(Web document revisions)
-*-*-

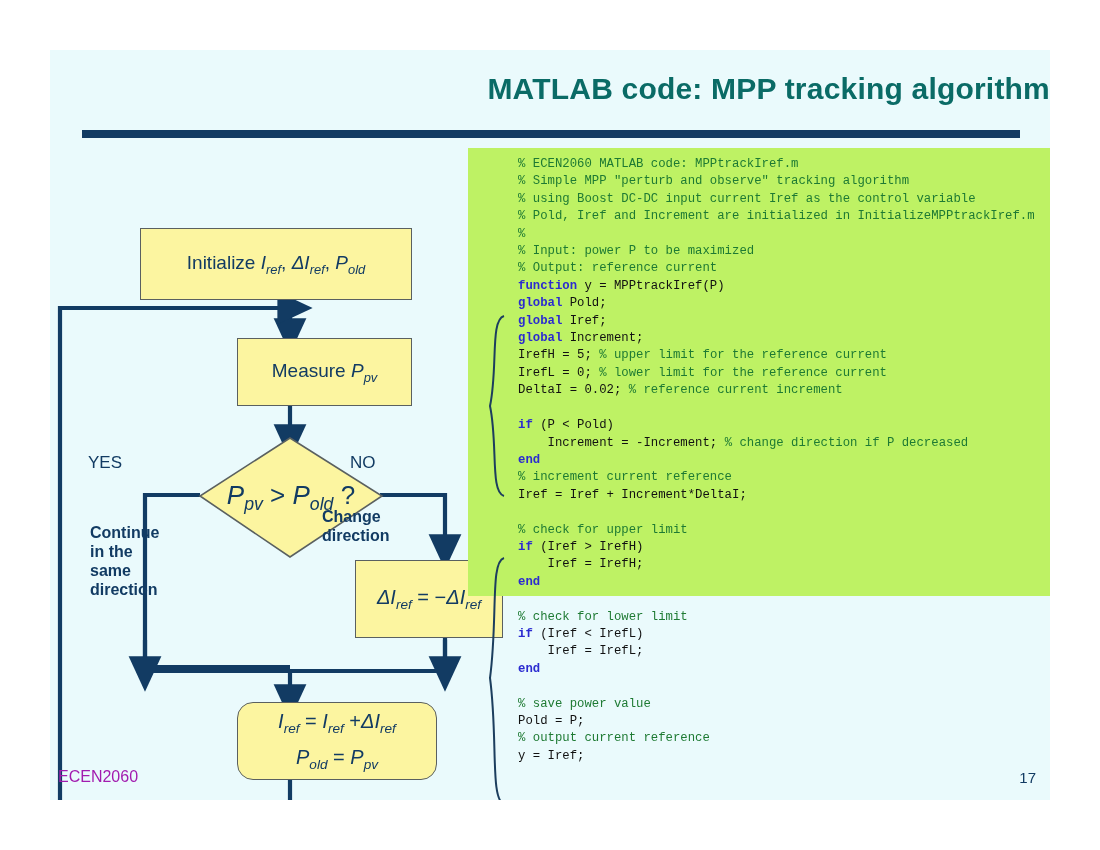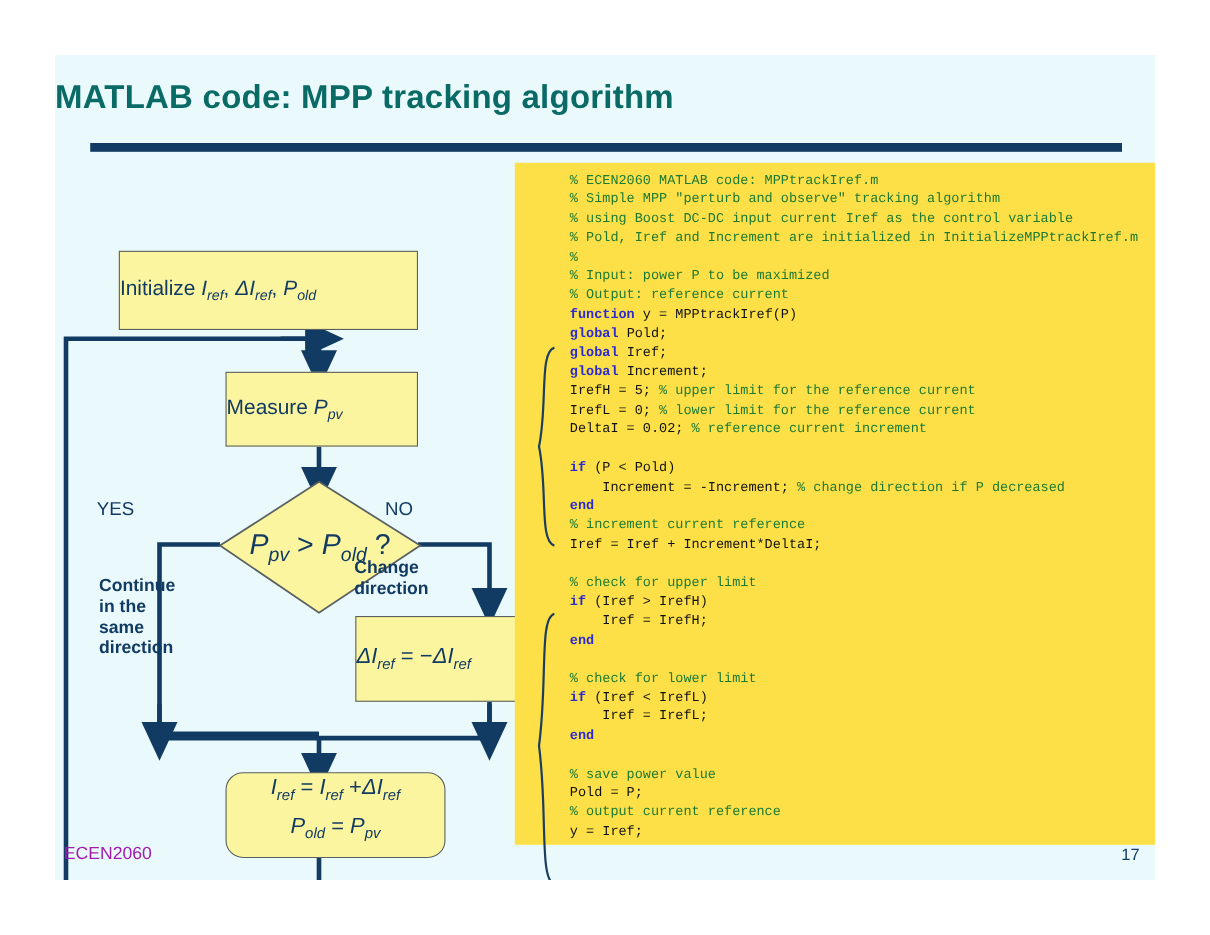--- a/index.html
+++ b/index.html
@@ -17,21 +17,21 @@
     width: 1000px;
     height: 750px;
     background: #eafafc;
     overflow: hidden;
   }
   
   #title {
     position: absolute;
     left: 0; top: 22px;
     width: 1000px;
-    text-align: left;
+    text-align: right;
     font-size: 30px;
     font-weight: bold;
     color: #0a6b66;
     letter-spacing: 0.2px;
   }
   #title-rule {
     position: absolute;
     left: 32px; top: 80px;
     width: 938px; height: 8px;
     background: #123b63;
@@ -42,44 +42,46 @@
     left: 0; top: 90px;
     width: 440px; height: 660px;
   }
   .node {
     position: absolute;
     background: #fcf5a0;
     border: 1.6px solid #5a6060;
     box-sizing: border-box;
     display: flex;
     align-items: center;
+    justify-content: center;
     color: #123b63;
     font-size: 19px;
     text-align: center;
     line-height: 1.35;
+    margin-left: 32px;
   }
   .node.two-line { flex-direction: column; }
   .sub {
     font-size: 0.68em;
     vertical-align: sub;
     font-style: italic;
   }
   .lbl {
     position: absolute;
     color: #123b63;
     font-size: 17px;
     line-height: 1.18;
   }
   .lbl.small { font-size: 16px; font-weight: bold; }
   
   #code-panel {
     position: absolute;
     left: 418px; top: 98px;
-    width: 582px; height: 620px;
-    background: #fde047;
+    width: 582px; height: 448px;
+    background: #bef264;
   }
   #code {
     position: absolute;
     left: 50px; top: 8px;
     font-family: "Liberation Mono", "DejaVu Sans Mono", monospace;
     font-size: 12.3px;
     line-height: 17.4px;
     white-space: pre;
   }
   .c-com { color: #1e7a33; }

-*-*-

#### Instructions for the task:
In the records above, find every line that contains the word "weight" and copy it.

#### Exercise response:
     font-weight: bold;
   .lbl.small { font-size: 16px; font-weight: bold; }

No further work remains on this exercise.